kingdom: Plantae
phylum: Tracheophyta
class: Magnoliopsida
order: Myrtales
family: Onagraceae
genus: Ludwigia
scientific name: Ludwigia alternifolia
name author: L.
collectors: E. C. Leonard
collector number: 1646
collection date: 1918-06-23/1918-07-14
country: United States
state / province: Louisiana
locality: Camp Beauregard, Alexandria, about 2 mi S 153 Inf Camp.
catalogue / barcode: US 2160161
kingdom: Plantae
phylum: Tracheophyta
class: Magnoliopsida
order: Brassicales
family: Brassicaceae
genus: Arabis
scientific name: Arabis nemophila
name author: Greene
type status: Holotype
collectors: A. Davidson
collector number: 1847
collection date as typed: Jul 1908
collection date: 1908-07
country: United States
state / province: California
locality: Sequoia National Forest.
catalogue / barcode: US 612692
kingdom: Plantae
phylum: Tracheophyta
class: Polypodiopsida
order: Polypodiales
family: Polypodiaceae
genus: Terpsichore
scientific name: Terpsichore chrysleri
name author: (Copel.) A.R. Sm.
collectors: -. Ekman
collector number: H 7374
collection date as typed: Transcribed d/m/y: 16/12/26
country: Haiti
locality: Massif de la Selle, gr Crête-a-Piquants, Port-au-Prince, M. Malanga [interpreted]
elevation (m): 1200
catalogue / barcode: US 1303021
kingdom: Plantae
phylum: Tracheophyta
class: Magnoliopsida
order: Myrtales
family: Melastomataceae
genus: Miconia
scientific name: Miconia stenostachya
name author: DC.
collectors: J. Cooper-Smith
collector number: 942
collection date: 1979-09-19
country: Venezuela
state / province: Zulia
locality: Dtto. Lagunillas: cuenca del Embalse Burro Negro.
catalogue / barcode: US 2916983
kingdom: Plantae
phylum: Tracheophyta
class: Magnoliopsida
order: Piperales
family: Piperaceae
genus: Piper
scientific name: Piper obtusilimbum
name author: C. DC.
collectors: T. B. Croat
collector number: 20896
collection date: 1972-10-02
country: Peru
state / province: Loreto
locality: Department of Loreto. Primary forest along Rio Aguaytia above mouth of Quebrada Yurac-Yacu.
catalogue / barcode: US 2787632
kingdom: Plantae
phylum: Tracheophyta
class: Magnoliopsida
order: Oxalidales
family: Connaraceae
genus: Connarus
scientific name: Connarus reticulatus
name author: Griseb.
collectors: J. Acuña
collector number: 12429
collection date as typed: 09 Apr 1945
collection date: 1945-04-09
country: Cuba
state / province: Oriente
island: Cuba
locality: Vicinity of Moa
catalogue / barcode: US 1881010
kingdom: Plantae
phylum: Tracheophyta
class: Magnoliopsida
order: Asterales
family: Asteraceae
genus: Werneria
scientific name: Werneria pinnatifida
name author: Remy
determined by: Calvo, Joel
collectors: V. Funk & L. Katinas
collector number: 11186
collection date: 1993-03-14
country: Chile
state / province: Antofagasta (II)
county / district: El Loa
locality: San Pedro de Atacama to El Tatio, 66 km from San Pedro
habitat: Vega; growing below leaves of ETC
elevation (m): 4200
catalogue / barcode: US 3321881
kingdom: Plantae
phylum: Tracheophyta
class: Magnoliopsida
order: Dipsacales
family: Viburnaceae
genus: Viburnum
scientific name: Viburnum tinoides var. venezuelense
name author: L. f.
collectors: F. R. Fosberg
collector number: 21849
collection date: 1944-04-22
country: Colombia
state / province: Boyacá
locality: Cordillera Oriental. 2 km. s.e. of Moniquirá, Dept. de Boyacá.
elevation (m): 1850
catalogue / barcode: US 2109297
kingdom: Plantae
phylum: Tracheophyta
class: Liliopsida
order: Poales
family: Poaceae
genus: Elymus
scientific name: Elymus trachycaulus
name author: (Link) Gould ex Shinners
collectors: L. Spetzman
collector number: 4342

## WRITTEN REQUEST
State how many lines in the listing above contain the string "genus", and give only the number.

## SOLVED PROBLEM
9